第151話 『サソリ』
怪盗イタッチ大作戦!!
著者:ピラフドリア
第151話
『サソリ』
病院に侵入したイタッチ達は、サソリのいる病室を目指して走っていた。
「アンの調べではこの先に警備がいる。警戒しろ」
イタッチは先頭を進みながら、後ろをついてくるダッチとヒョウに伝える。
深夜に来たとはいえ、警備体制は厳重だ。そう簡単には目的地には辿り着けない。
廊下の先で警備員が見張っている。イタッチ達は警備員に気づくと、足を止めて壁に背を向けて隠れた。
「どうする? あの警備員を倒して進むか?」
ヒョウは懐から小型のナイフを取り出してそんなことを言い出す。
「やるならやれるぜ」
ダッチもヒョウと同じでやる気満々だ。しかし、そんな二人をイタッチは止める。
「無理に戦う必要はない。ここは遠回りだが別のルートで行くぞ」
猪のような思考の二人を沈めて、別のルートをアンに確認させる。無線の先でパソコンを操作していたアンは、新たなルートを発見した。
「一つ前の角で右に曲がってください。そこから新しいルートで案内します」
「頼んだぜ。アン」
「はい!!」
無線の先からアンの嬉しそうな声が聞こえてくる。頼りにされているのが嬉しいようで、その先のナビも自信に溢れている。
アンのナビを使い、戦闘を避けながら進むことができ、警備員に見つからずに目的の病室前までたどり着いた。

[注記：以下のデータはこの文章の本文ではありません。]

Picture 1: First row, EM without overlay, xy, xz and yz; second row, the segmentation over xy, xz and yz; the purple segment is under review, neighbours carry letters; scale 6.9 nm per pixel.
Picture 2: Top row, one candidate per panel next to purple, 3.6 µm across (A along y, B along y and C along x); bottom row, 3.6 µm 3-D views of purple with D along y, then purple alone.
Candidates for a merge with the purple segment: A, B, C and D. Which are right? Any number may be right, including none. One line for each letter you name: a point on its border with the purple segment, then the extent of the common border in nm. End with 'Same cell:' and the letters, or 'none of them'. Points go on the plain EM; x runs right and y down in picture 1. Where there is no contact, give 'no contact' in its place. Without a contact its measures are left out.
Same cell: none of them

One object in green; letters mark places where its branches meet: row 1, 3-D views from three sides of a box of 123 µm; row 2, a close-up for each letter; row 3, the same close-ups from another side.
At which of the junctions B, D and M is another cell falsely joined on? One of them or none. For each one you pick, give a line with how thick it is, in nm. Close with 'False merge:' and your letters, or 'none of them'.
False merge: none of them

「ここまで辿り着いた。この部屋の中にサソリがいるはずだな」
イタッチが扉を開ける。すると、病室のベッドで身体を起こしているサソリが、こちらを睨んできた。
「起きていたのか」
イタッチがサソリに話しかけると、サソリはニヤリと笑う。
「そろそろ来る頃だと分かってたからな。お前達は泥棒だ。感謝はしないぞ」
「もうお前も警察を辞めて、俺達と同じ同業者だろ」
サソリは答えずに身体をズラして、ベッドから足を出す。そして脱出のために立ち上がった。
「泥棒と協力はしたくない……が、今回はそれで手を打ってやる」
「ボロボロのやつがよく言うよ」
サソリはまだ傷が癒えていないのか。立ち上がったはいいが、今にも倒れそうなほどフラフラだ。

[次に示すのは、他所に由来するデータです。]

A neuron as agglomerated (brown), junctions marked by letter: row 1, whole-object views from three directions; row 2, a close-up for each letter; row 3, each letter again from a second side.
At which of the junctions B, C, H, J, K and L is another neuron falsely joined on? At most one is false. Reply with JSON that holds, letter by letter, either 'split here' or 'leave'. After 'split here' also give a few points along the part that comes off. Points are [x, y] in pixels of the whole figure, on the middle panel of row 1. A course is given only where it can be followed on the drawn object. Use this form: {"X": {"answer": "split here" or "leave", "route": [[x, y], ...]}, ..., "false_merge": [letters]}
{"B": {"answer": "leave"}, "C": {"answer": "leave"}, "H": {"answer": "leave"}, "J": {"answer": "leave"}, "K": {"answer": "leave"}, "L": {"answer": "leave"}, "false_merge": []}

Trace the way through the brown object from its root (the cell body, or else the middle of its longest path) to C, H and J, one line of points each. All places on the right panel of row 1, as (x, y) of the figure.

サソリを心配してヒョウは素早く駆け寄ると、肩を貸した。
「サソリ……ここは私が…………」
そう言ってヒョウがサソリを支えようとしたが、サソリはヒョウを突き放す。
「お前達も……だ、パンテール。協力はするまが、契約だ。……それ以上、俺に構うな」
そう言って無理にでも一人で歩き出す。ヒョウは寂しそうにサソリを見つめるが、サソリはヒョウのことを振り返ることなく廊下へと進む。